Saya Moriyasu, Paper Politics


Though not generally considered high art, the humble but necessary table lamp gets its due in Moriyasu's enchanting new installation, which dominates the darkened interior of Platform Gallery. Arranged on a pyramid of tables of her design, the ceramic figures in "Lamplight Lavish Gathering" are a menagerie of characters, all shedding a little light on things: Rough-cut faces of women, cowgirls, and little owls glow in the dim space. Like an antiques show from a parallel universe, Moriyasu's installation proves that objects that are functional or inspired by craft can still make for compelling and intellectually rich art. Platform Gallery, 114 Third Ave. S., 206-323-2808. 11 a.m.-5:30 p.m. Thurs.-Sat. Ends Sat. May 7.
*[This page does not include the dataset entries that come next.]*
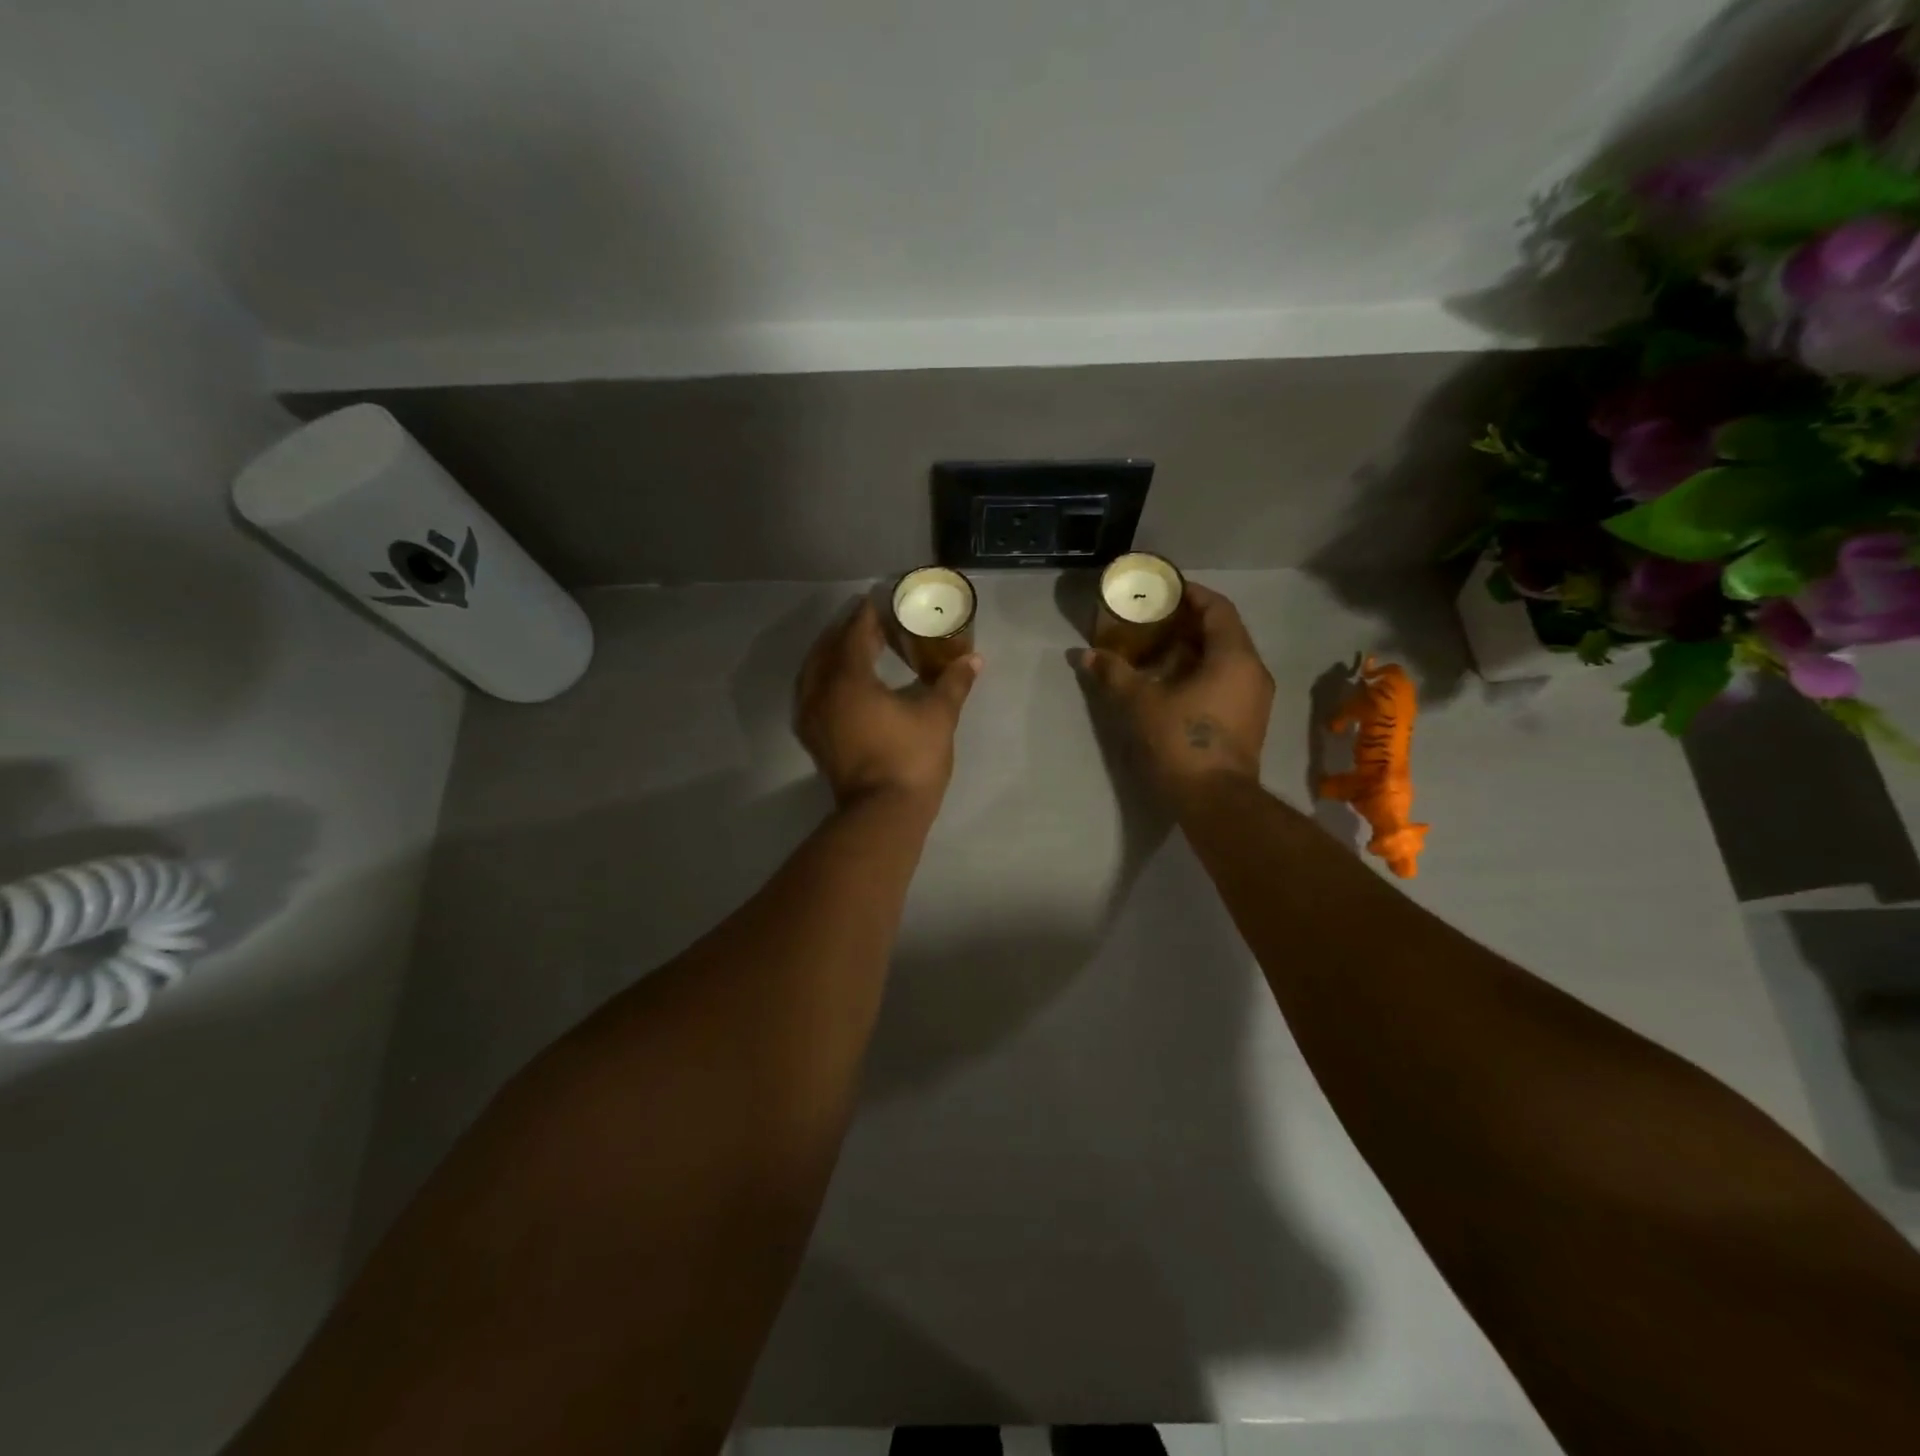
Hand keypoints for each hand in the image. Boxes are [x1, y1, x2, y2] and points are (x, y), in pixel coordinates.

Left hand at [796, 599, 980, 807]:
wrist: (883, 814)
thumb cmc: (911, 759)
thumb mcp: (938, 716)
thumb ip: (953, 683)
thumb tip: (974, 659)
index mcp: (849, 679)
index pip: (855, 634)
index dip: (868, 615)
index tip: (880, 600)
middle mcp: (822, 692)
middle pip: (829, 648)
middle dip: (848, 631)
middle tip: (871, 621)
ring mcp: (813, 717)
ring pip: (814, 671)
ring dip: (832, 653)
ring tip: (856, 647)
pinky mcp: (814, 737)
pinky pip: (811, 693)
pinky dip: (825, 678)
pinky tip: (842, 682)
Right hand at [1075, 581, 1273, 795]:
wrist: (1215, 800)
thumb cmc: (1181, 741)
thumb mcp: (1140, 703)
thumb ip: (1114, 674)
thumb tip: (1084, 655)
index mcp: (1234, 656)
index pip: (1217, 608)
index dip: (1191, 594)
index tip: (1165, 590)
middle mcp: (1253, 671)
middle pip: (1223, 632)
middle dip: (1188, 623)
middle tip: (1153, 620)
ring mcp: (1255, 698)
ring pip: (1225, 659)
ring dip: (1194, 650)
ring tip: (1158, 650)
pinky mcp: (1249, 721)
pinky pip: (1227, 681)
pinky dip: (1202, 673)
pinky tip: (1172, 683)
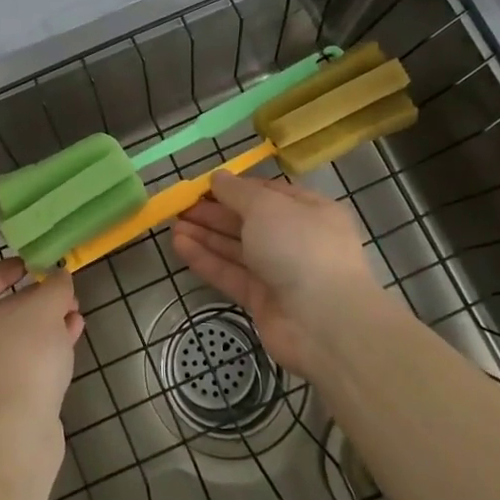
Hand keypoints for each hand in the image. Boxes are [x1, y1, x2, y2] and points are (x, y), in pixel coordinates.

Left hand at [0, 259, 83, 467]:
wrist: (12, 439)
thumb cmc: (18, 360)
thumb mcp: (42, 312)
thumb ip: (53, 288)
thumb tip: (60, 276)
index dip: (6, 269)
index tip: (32, 263)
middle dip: (33, 300)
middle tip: (61, 288)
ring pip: (12, 341)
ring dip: (44, 324)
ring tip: (74, 310)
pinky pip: (21, 364)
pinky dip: (44, 348)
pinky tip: (72, 335)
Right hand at [172, 171, 386, 377]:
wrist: (325, 322)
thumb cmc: (300, 247)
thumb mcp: (266, 206)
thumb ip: (237, 192)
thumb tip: (217, 177)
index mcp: (309, 211)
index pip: (267, 193)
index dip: (235, 188)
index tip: (203, 187)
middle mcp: (296, 239)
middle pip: (248, 222)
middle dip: (214, 214)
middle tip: (180, 208)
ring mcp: (280, 272)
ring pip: (237, 249)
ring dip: (206, 236)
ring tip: (173, 226)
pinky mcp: (263, 301)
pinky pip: (231, 275)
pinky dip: (207, 260)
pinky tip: (180, 246)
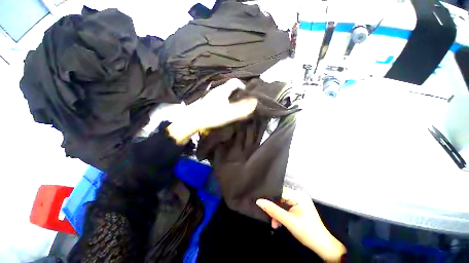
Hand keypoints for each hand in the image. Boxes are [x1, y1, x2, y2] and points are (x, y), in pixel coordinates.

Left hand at [167, 79, 257, 143]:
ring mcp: (212, 95)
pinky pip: (221, 97)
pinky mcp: (209, 101)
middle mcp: (217, 90)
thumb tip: (255, 102)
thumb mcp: (229, 113)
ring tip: (237, 106)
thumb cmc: (212, 115)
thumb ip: (242, 108)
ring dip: (233, 97)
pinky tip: (227, 109)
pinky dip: (227, 101)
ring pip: (225, 93)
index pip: (235, 82)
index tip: (248, 94)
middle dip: (239, 93)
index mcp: (223, 90)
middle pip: (230, 87)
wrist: (193, 120)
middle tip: (244, 101)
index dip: (243, 86)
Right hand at [256, 188, 345, 261]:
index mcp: (298, 195)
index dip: (270, 197)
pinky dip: (281, 215)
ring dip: (276, 213)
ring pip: (281, 203)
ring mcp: (299, 201)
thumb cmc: (307, 232)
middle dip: (273, 208)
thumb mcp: (288, 221)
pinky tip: (278, 223)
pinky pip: (285, 207)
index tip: (261, 202)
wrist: (322, 246)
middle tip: (267, 216)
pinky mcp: (298, 207)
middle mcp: (298, 195)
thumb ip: (273, 210)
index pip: (280, 192)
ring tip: (274, 224)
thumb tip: (258, 201)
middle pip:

Most political art is boring. Spouting a polemic usually kills all the ambiguity and nuance that make good art so rewarding. But occasionally you need a jolt of good, old-fashioned protest. This international show of prints with radical, antiwar, or activist intent demonstrates just how varied the contemporary political print can be. Some of the stuff is didactic, in the anti-WTO, "war is people," "prisons equal slave ships" vein. But there are plenty of surprises, too. A few favorites: Bob Freimark's near-abstract lithograph of Kuwait oil derricks, Dionne Haroutunian's writhing Self-Portrait in Times of War, Karen Fiorito's Madonna of the Bomb (pictured), Jason Uraban's clever juxtaposition of Stalin and Tom Selleck, and Mike Stephen's bizarre dream of Fozzie Bear attacking George W. Bush. Phinney Community Center, 114 Third Ave. S., 206-323-2808. 11 a.m.-5:30 p.m. Thurs.-Sat. Ends Sat. April 29.